__Exercise prompt__.
With the images removed, repeat the data below exactly.

[Material for this task — start]

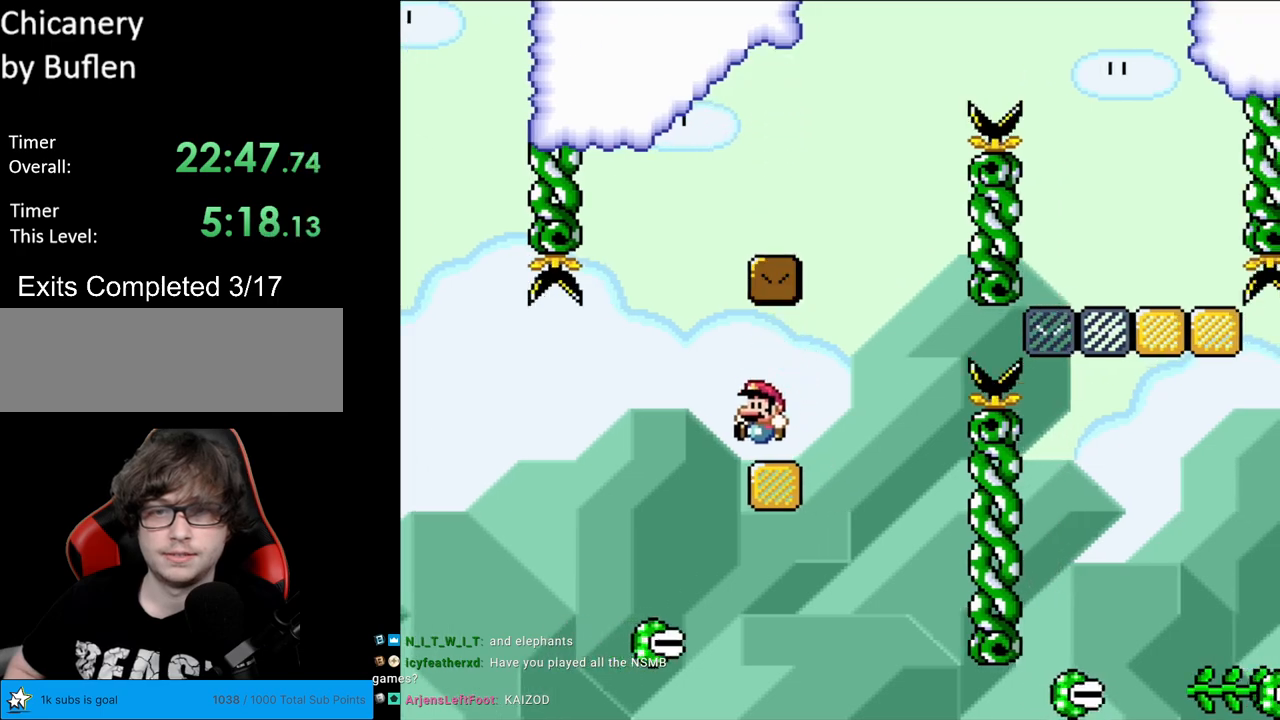
{"buttons": ["Y", "DPAD_RIGHT"], "events": [[67, "B", "down"], [117, "DPAD_LEFT", "up"], [133, "DPAD_UP", "down"], [150, "DPAD_RIGHT", "down"], [150, "DPAD_UP", "up"], [333, "B", "up"]]}
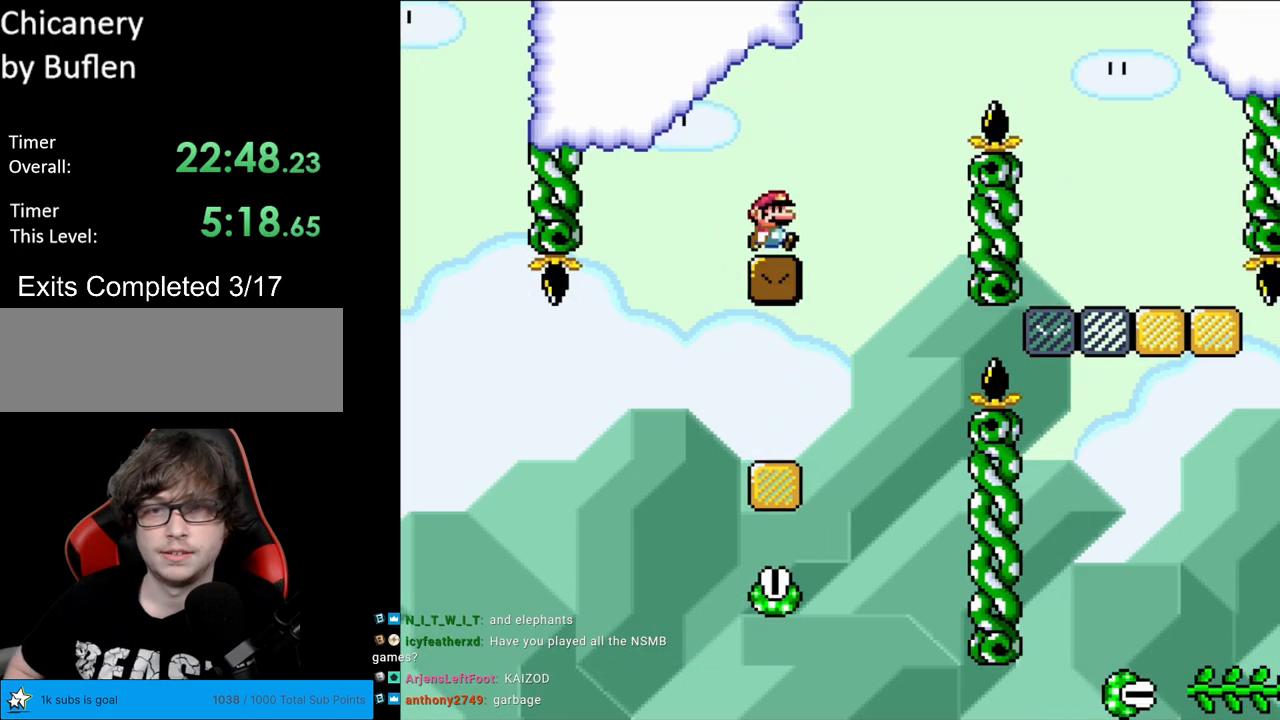
{"buttons": ["Y", "DPAD_RIGHT"], "events": [[67, "B", "down"], [483, "B", "up"]]}
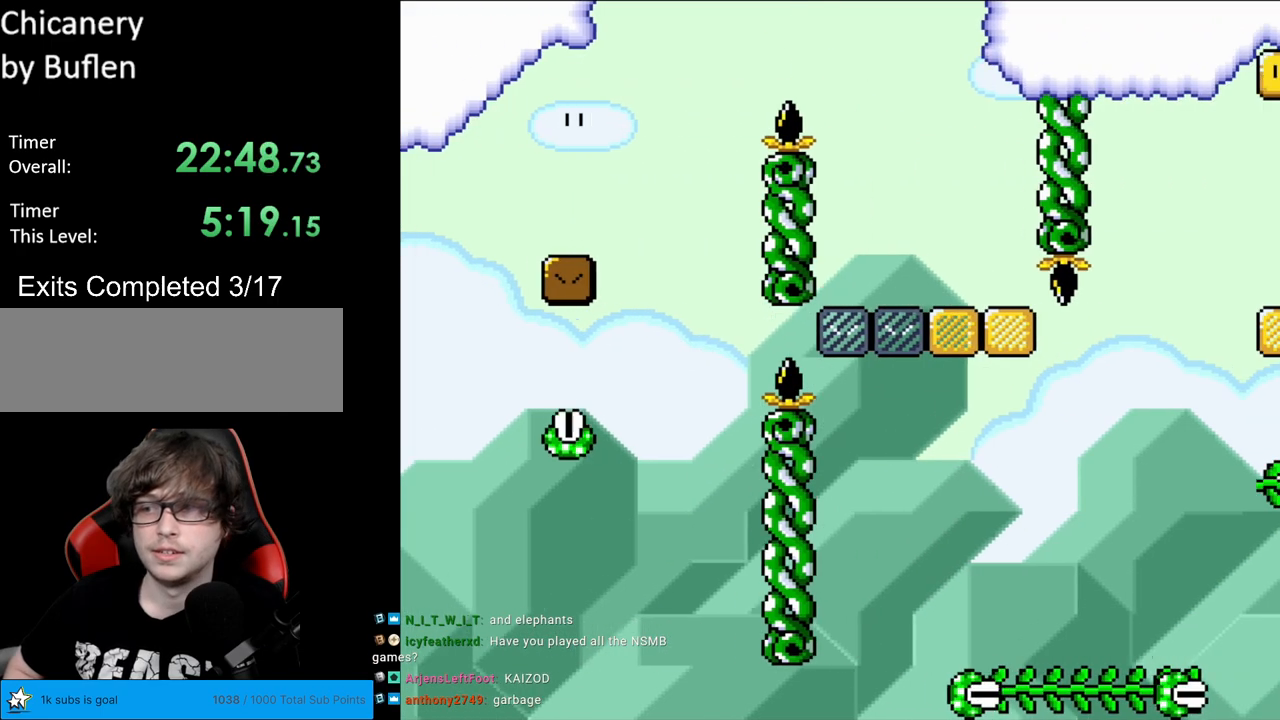
{"buttons": ["X", "DPAD_LEFT"], "events": [[150, "Y", "up"], [167, "X", "down"], [350, "DPAD_RIGHT", "up"], [383, "DPAD_LEFT", "down"]]}
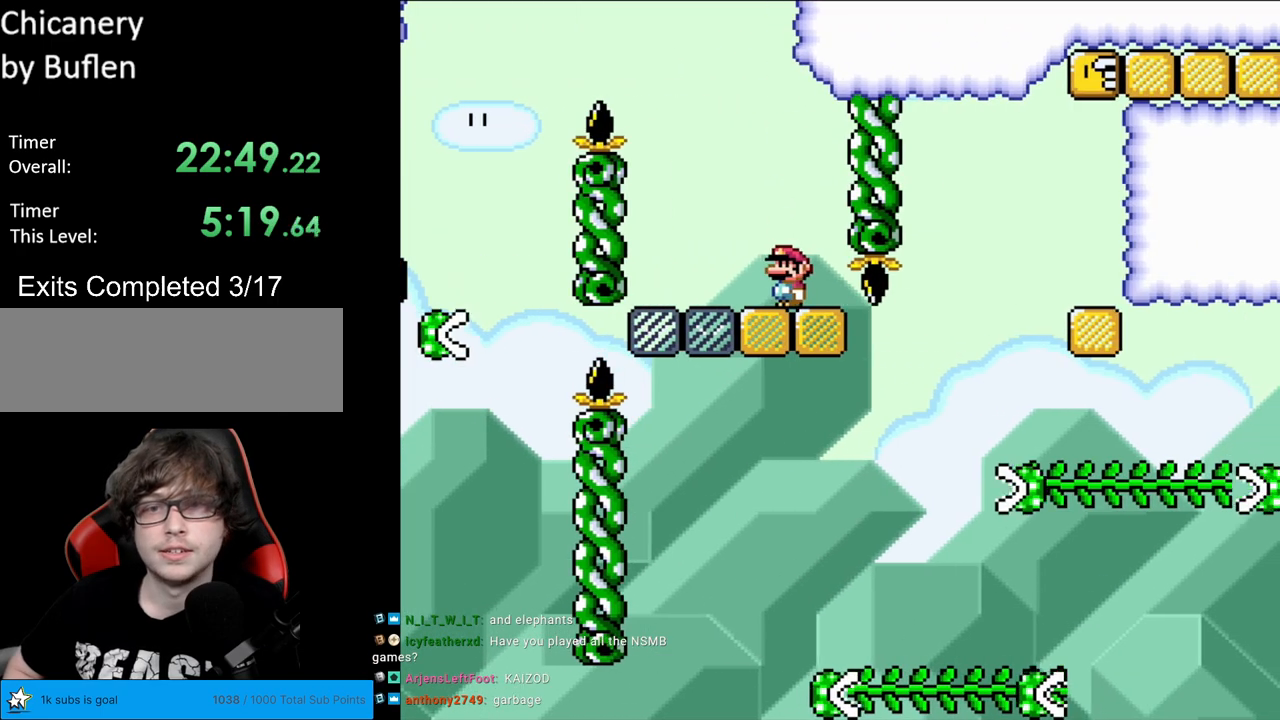
{"buttons": ["X", "DPAD_LEFT"], "events": [[17, "DPAD_LEFT", "up"], [500, "DPAD_LEFT", "down"]]}
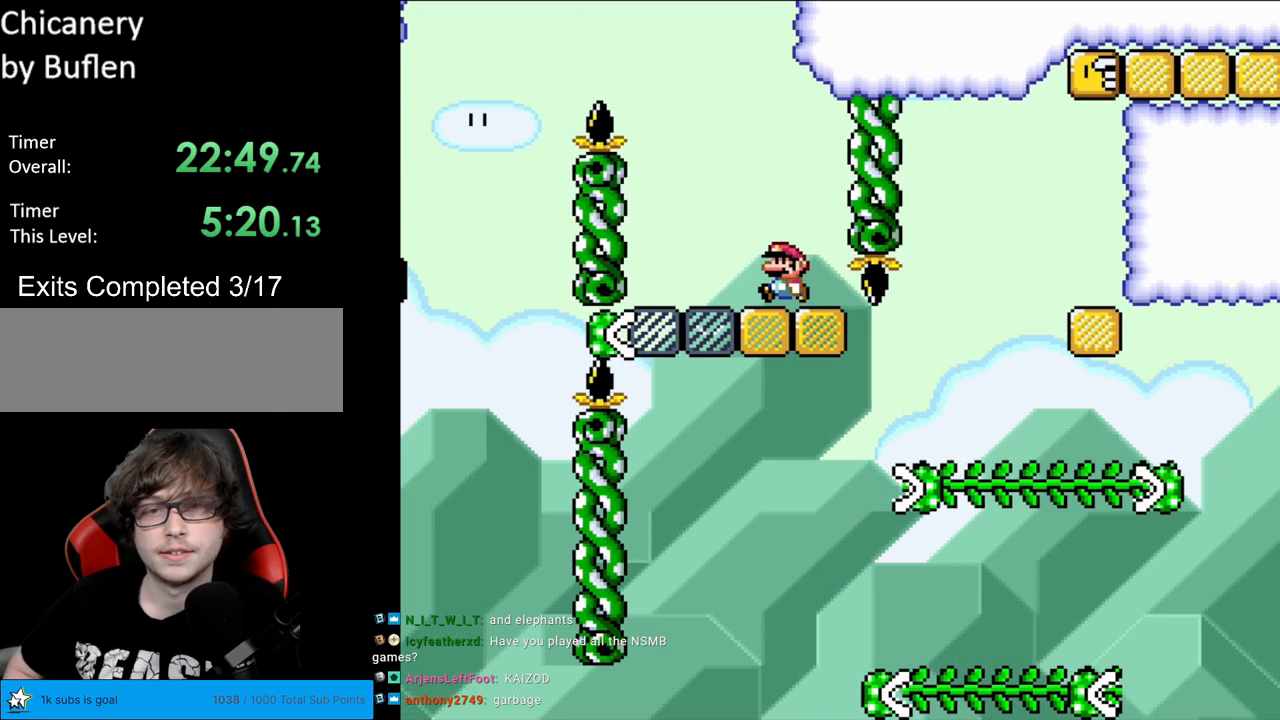
{"buttons": ["A", "X", "DPAD_RIGHT"], "events": [[167, "A", "down"], [250, "A", "up"], [250, "DPAD_LEFT", "up"], [300, "DPAD_RIGHT", "down"], [500, "A", "down"]]}
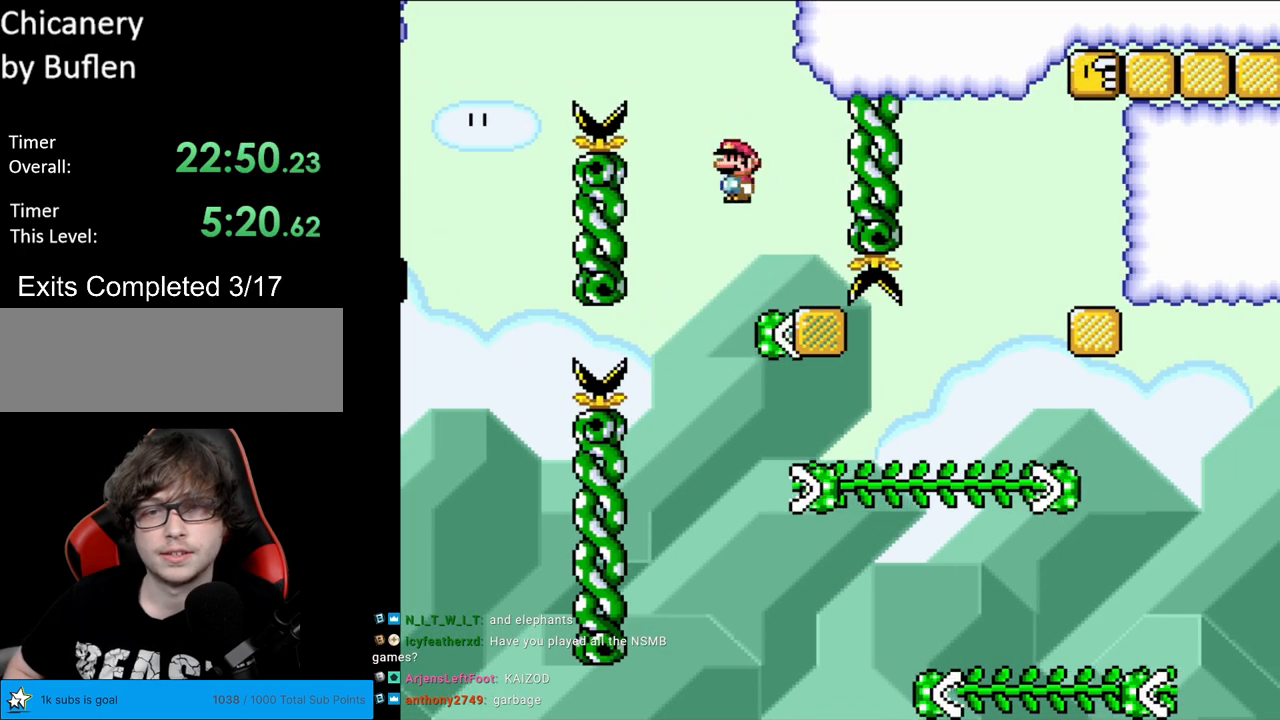
{"buttons": ["Y", "DPAD_RIGHT"], "events": [[117, "A", "up"], [167, "X", "up"], [167, "Y", "down"], [417, "DPAD_RIGHT", "up"], [417, "DPAD_UP", "down"], [500, "DPAD_RIGHT", "down"], [500, "DPAD_UP", "up"]]}
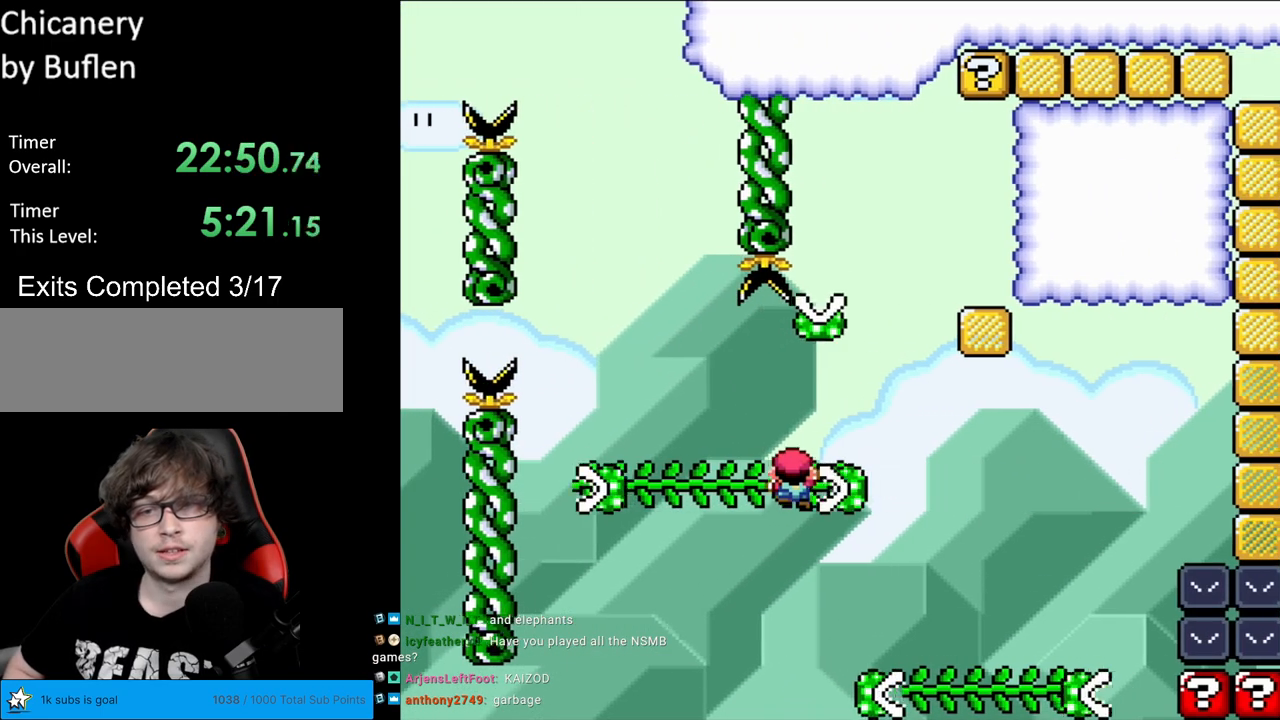
{"buttons": ["Y", "DPAD_RIGHT"], "events": [[67, "B", "down"], [483, "B", "up"]]}
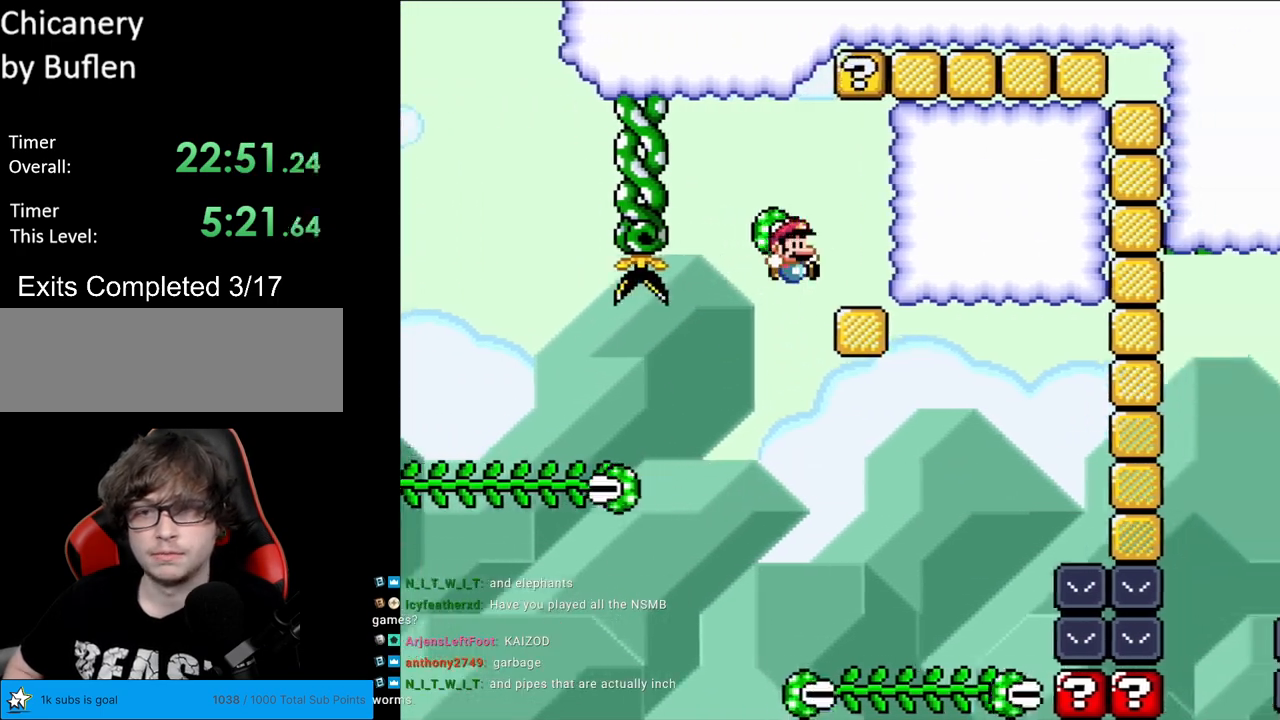
{"buttons": ["Y", "DPAD_RIGHT"], "events": [[167, "B", "down"], [167, "DPAD_LEFT", "down"], [167, "DPAD_RIGHT", "up"], [300, "B", "up"], [433, "DPAD_LEFT", "up"], [483, "DPAD_RIGHT", "down"]]}
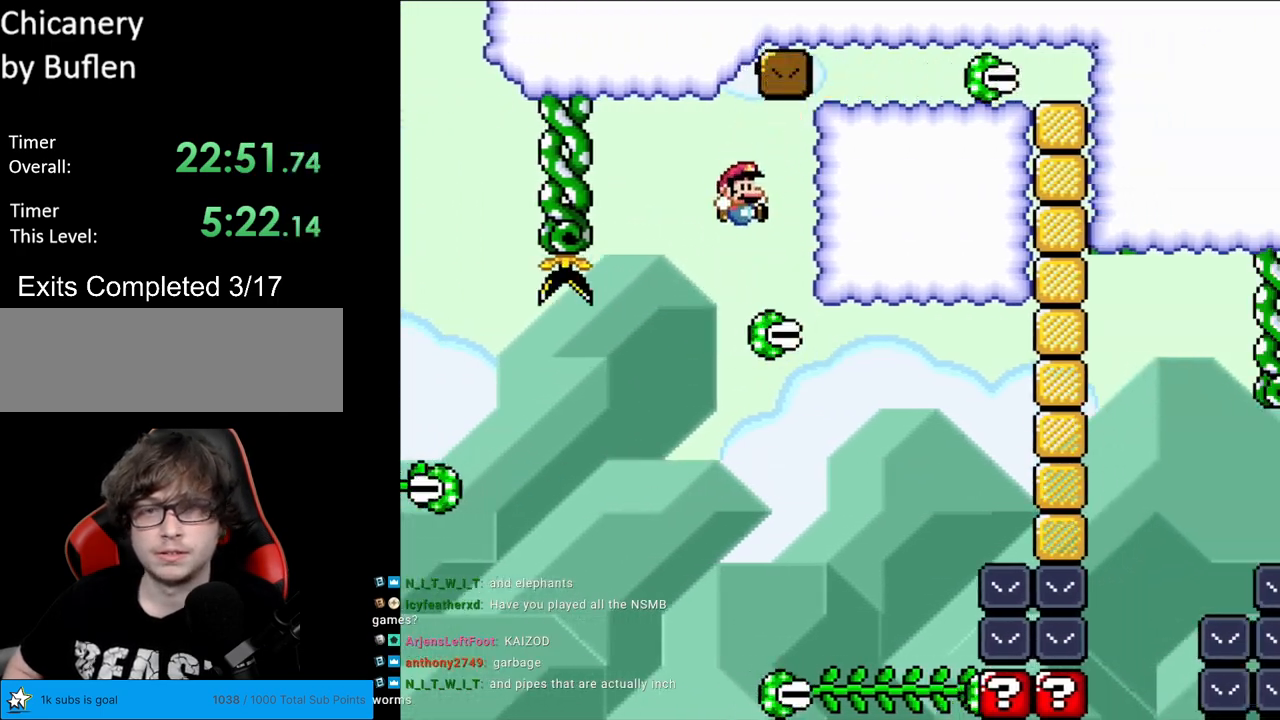
{"buttons": ["Y", "DPAD_RIGHT"], "events": [[183, "B", "down"], [267, "B", "up"]]}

[Material for this task — finish]

__Result for this task__.
{"buttons": ["Y", "DPAD_RIGHT"], "events": [[67, "B", "down"], [117, "DPAD_LEFT", "up"], [133, "DPAD_UP", "down"], [150, "DPAD_RIGHT", "down"], [150, "DPAD_UP", "up"], [333, "B", "up"]]}
{"buttons": ["Y", "DPAD_RIGHT"], "events": [[67, "B", "down"], [483, "B", "up"]]}
{"buttons": ["X", "DPAD_LEFT"], "events": [[150, "Y", "up"], [167, "X", "down"], [350, "DPAD_RIGHT", "up"], [383, "DPAD_LEFT", "down"]]}
{"buttons": ["X", "DPAD_LEFT"], "events": [[17, "DPAD_LEFT", "up"], [500, "DPAD_LEFT", "down"]]}
{"buttons": ["A", "X", "DPAD_RIGHT"], "events": [[167, "A", "down"], [250, "A", "up"], [250, "DPAD_LEFT", "up"], [300, "DPAD_RIGHT", "down"], [500, "A", "down"]]}
{"buttons": ["Y", "DPAD_RIGHT"], "events": [[117, "A", "up"], [167, "X", "up"], [167, "Y", "down"], [417, "DPAD_RIGHT", "up"], [417, "DPAD_UP", "down"], [500, "DPAD_RIGHT", "down"], [500, "DPAD_UP", "up"]]}
{"buttons": ["Y", "DPAD_RIGHT"], "events": [[67, "B", "down"], [483, "B", "up"]]}
{"buttons": ["Y", "DPAD_RIGHT"], "events": [[167, "B", "down"], [167, "DPAD_LEFT", "down"], [167, "DPAD_RIGHT", "up"], [300, "B", "up"], [433, "DPAD_LEFT", "up"], [483, "DPAD_RIGHT", "down"]]}
{"buttons": ["Y", "DPAD_RIGHT"], "events": [[183, "B", "down"], [267, "B", "up"]]}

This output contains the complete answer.